+++ Page excerpt

Six Degrees of Separation
Social psychologists, historians, political scientists, and communications specialists are among those interested in "The Small World Problem": Given any two people in the world, how many intermediate links are required in order to connect the two original people? Social psychologist Stanley Milgram conducted an experiment using the U.S. mail system. Subjects were instructed to try and contact other target people by mailing an information folder to an acquaintance who they thought would be closer to the target. Among 160 such chains that were initiated, only 44 were completed. The number of intermediate acquaintances varied from 2 to 10, with median of 5. A mathematical model was used to show that if those missing chains were completed, the median would be slightly grater than 5.
Cost of Laughing Index
There really is a Cost of Laughing Index (CLI), which tracks costs of such items as rubber chickens, Groucho Marx glasses, admission to comedy clubs, and 123 other leading humor indicators. This is the same basic approach used in developing the Consumer Price Index (CPI), which is based on a weighted average of good and services purchased by typical consumers. While standard scores and percentiles allow us to compare different values, they ignore any element of time. Index numbers, such as the CLI and CPI, allow us to compare the value of some variable to its value at some base time period. The value o fan index number is the current value, divided by the base value, multiplied by 100.

++++++

What to work on:
A - In the statistics excerpt, how many of the 160 chains in Milgram's mail experiment were completed?
B - Write a continuation of the statistics excerpt that picks up after its final sentence.

+++ Entries supplied

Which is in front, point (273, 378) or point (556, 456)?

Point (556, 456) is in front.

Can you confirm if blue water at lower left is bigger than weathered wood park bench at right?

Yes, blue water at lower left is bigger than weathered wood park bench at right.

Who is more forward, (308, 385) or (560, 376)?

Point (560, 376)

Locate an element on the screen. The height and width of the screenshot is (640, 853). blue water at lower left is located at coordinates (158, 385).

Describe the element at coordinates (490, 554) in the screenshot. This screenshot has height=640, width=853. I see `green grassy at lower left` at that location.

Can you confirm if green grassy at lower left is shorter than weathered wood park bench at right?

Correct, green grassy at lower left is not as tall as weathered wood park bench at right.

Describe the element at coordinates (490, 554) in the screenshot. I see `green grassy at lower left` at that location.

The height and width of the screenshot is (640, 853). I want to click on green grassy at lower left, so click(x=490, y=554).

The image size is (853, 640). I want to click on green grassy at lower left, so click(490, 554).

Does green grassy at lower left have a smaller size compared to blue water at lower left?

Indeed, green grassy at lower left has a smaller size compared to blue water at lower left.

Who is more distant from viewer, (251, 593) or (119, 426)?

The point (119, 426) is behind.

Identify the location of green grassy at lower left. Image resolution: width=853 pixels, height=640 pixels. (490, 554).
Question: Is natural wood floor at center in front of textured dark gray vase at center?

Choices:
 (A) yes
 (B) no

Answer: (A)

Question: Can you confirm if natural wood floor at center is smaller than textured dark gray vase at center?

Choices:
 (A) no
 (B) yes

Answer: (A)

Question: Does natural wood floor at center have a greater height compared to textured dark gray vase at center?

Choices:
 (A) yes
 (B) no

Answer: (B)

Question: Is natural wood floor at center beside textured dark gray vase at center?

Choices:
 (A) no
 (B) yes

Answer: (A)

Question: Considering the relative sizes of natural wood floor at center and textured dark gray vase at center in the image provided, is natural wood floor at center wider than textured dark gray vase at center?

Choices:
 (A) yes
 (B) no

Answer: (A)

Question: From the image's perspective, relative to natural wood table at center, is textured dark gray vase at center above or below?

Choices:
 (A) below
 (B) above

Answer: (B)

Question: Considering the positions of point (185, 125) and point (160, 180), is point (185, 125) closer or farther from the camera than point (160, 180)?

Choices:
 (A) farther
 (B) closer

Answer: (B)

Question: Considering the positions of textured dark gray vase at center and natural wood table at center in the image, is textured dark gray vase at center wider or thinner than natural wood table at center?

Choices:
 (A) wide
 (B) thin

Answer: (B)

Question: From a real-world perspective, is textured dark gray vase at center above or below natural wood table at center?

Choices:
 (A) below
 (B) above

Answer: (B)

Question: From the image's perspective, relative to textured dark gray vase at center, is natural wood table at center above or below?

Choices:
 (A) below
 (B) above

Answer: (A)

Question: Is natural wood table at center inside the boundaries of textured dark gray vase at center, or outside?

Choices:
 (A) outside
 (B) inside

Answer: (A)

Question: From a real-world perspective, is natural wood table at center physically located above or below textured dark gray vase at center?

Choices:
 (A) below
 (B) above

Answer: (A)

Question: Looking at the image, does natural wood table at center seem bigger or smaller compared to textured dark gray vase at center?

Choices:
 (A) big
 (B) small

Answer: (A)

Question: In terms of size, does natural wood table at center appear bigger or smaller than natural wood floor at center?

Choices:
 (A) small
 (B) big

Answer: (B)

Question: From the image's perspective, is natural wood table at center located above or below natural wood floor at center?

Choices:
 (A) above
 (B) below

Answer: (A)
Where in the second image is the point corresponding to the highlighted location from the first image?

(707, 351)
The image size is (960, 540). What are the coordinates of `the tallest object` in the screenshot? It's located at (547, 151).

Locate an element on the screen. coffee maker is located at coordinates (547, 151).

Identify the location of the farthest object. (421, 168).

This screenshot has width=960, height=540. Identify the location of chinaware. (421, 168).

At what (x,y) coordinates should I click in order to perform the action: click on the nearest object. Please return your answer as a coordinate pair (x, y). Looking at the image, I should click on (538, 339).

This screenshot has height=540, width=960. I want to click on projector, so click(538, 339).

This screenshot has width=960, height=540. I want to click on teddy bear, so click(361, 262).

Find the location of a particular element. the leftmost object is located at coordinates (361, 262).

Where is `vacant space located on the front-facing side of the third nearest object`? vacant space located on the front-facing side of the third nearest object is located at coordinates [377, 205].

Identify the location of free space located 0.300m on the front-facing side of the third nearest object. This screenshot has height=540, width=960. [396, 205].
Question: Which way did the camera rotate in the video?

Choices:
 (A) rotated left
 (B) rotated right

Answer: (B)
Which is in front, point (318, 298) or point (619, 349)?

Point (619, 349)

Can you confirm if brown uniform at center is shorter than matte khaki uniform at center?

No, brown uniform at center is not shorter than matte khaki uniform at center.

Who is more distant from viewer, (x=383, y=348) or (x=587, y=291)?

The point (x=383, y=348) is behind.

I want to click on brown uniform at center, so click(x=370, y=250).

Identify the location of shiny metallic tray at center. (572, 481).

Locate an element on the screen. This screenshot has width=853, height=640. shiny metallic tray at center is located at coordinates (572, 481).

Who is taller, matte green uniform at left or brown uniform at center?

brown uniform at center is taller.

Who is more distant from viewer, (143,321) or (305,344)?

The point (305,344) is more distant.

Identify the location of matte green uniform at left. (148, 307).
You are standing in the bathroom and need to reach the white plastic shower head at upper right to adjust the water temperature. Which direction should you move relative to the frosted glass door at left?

++++++

Task results:
A - 44

B -
Buying Cars
For buying a new or used car, an excellent reference is the reliability data compiled and reported by Consumer Reports magazine. Frequency-of-repair data are based on 10 million pieces of data collected from thousands of readers. Statisticians analyze the data for patterns that lead to lists of both reliable cars and cars that should be avoided. Consumers Union President Rhoda Karpatkin writes, "Because numbers describe so much of our work, it should be no surprise that statisticians are key to that process."
Authors Identified
In 1787-1788 Alexander Hamilton, John Jay, and James Madison anonymously published the famous Federalist papers in an attempt to convince New Yorkers that they should ratify the Constitution. The identity of most of the papers' authors became known, but eh authorship of 12 of the papers was contested. Through statistical analysis of the frequencies of various words, we can now conclude that James Madison is the likely author of those 12 papers. For many of the disputed papers, the evidence in favor of Madison's authorship is overwhelming to the degree that we can be almost certain of being correct.
Independent Jet Engines
A three-engine jet departed from Miami International Airport en route to South America, but one engine failed immediately after takeoff. While the plane was turning back to the runway, the other two engines also failed, but the pilot was able to make safe landing. With Independent jet engines, the probability of all three failing is only 0.0001^3, or about one chance in a trillion. The FAA found that the same mechanic who replaced the oil in all three engines incorrectly positioned the oil plug sealing rings. A goal is using three separate engines is to increase safety with independent engines, but he use of a single mechanic caused their operation to become dependent. Maintenance procedures now require that the engines be serviced by different mechanics.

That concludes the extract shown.